Fuck AI LLM scrapers

Wellp, my whack-a-mole approach finally got to be too much to maintain. The last day or so my server has been absolutely inundated with traffic from thousands of IP blocks, all coming from China, and I got sick of trying to keep up with it myself.

I looked into setting up Anubis and preparing to just whitelist a lot of IndieWeb things, but it’s all just so very overwhelming and for now I’ve gone with Cloudflare, problematic as they are, because the amount of energy I can put into this shrinks every day and sometimes I just want things to stop sucking for a while.

All of my DNS has propagated but of course it’ll be a while before the bots decide to update their own DNS caches, so my server is still getting absolutely hammered, but hopefully things will subside, and in the meantime things are at least responsive.

I guess at some point I’ll have to figure out how to actually set up TLS with Cloudflare (since I’ve been using Letsencrypt wildcard certs but obviously those don’t work anymore when Cloudflare is handling my DNS) but that’s a problem for future me. Also I’ll definitely be on the lookout to make sure that Cloudflare is properly honoring my login cookies. It’d definitely be unfortunate if it gets confused about logins, which is one of the more common failure modes with HTTP proxies.
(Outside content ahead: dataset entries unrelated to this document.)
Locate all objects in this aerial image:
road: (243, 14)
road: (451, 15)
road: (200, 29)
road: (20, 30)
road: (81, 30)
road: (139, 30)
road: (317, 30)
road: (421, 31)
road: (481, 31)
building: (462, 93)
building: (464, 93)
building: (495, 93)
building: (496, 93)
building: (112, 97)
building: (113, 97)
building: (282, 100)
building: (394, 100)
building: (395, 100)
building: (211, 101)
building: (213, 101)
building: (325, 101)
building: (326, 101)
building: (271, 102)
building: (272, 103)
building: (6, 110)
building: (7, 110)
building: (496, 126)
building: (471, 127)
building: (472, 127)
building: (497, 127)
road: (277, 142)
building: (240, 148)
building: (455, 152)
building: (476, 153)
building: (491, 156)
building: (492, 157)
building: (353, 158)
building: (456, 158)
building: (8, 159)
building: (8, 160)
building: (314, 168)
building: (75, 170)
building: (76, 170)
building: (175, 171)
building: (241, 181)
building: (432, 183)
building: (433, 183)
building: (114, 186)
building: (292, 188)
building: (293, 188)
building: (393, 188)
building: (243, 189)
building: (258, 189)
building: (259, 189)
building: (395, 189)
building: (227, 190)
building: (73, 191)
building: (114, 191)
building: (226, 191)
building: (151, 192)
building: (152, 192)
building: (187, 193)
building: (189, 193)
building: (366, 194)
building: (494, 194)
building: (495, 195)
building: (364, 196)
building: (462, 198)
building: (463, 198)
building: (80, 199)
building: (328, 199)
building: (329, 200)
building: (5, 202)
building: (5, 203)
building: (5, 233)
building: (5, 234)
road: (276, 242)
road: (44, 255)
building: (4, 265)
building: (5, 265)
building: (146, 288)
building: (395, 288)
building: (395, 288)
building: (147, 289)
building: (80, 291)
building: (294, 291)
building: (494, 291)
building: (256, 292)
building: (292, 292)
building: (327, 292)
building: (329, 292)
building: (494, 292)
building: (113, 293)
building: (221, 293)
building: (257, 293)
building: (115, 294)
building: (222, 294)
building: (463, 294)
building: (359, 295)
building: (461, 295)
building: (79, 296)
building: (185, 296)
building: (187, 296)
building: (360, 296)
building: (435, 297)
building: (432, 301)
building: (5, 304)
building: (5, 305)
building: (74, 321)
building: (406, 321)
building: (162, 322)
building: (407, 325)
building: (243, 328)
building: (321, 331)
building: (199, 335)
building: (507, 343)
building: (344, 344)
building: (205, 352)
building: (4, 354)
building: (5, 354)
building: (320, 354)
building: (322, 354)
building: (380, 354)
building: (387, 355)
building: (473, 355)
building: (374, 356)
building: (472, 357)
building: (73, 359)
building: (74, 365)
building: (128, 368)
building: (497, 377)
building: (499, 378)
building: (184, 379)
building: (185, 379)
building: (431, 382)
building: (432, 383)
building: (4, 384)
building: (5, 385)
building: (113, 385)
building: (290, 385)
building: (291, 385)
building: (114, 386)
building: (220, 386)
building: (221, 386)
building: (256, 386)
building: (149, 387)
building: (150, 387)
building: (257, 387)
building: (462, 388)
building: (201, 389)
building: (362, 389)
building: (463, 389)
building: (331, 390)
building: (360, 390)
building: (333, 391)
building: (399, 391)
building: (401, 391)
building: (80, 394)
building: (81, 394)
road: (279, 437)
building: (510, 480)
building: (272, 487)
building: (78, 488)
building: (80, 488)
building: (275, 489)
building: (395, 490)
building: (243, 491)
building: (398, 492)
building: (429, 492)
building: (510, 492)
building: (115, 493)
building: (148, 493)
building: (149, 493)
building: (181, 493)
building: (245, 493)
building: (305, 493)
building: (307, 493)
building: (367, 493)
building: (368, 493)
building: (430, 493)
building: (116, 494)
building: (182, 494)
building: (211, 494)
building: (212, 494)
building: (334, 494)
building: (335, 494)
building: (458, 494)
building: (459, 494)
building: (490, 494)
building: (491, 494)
I’m also super worried that this will interfere with IndieWeb stuff, because of course most of the anti-bot things assume that any traffic coming from data centers or from headless/scriptless user agents is abusive. Which is, y'know, 99.99% accurate, but that 0.01% is stuff I really care about (namely interop).

Anyway. I resent that this is the state of the Internet right now. It’s getting really difficult for me to find anything positive about AI when this is how the industry treats everyone.